Ken Coates and Clive Keen (“Snail Males,” March) suggest that one of the reasons the shift in education is happening is that positive male role models are disappearing. They’re not far off the mark, but I think what’s actually happening is not that the male role model has been replaced by the Bart or Homer Simpson ideal, but rather that the unearned privilege of men is finally, finally being questioned. What’s actually happening is what feminism has been pushing for all these years—the dismantling of traditional male/female roles and the unearned social, economic, and political power of men. The article highlights the complicated and unfair double-space that women have always occupied: be pretty, but not too pretty; speak up, but make sure you do it quietly; get an education, but make sure you don’t get any real power.
Lindsay Merrifield
Calgary, Alberta
Deep cultural and political forces are handicapping this generation of young men. In addition to women now having real choices about what to do with their lives, they are in tune with their feelings and have power in their relationships. Men, on the other hand, are faced with the meaningless choice between professions to get rich. As boys, they were shamed for sensitive feelings and, in adolescence, they found power in adopting the “whatever” attitude—Western culture had sold itself out and it was self-preserving to not care. Boys’ late maturity has more to do with the unhealthy choices we’ve offered them than with gender-biased education.
Psychologist
Antigonish, Nova Scotia
The women of today are the daughters of the women of the 60s. Many of the latter felt trapped in traditional roles and, sensing liberation, encouraged their daughters to be everything they could be. They did not similarly encourage their sons because they thought men would do what men always did.
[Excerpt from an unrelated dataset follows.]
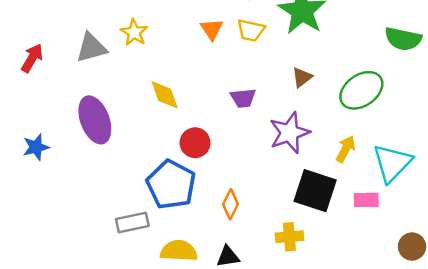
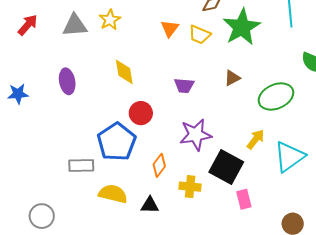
purple ellipse: (95, 120) -> (67, 81), size x0.7
purple star: (289, 133) -> (196, 135), moved
pink rectangle: (366, 200) -> (244, 199), moved, turned 66
yellow cross: (289, 237) -> (190, 187), moved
We see the results today.
Dan Cameron
Regina, Saskatchewan
American educator Alfie Kohn has claimed that one of the pitfalls of graded education is that “we tend to recoil from situations where our autonomy has been diminished.” Perhaps boys are just rebelling against the narrowly conceived rote curriculum taught in universities and following Mark Twain’s exhortation to never let school interfere with one’s education.
Or maybe they’re on to what education critic John Taylor Gatto has suggested is the real goal of school—to get good grades, get into professional school, earn a ton of money, buy a big house in a desirable neighbourhood, and have kids to follow in your footsteps—and should be commended for avoiding it.
Far from being “snail males,” boys may in fact be the quicker studies.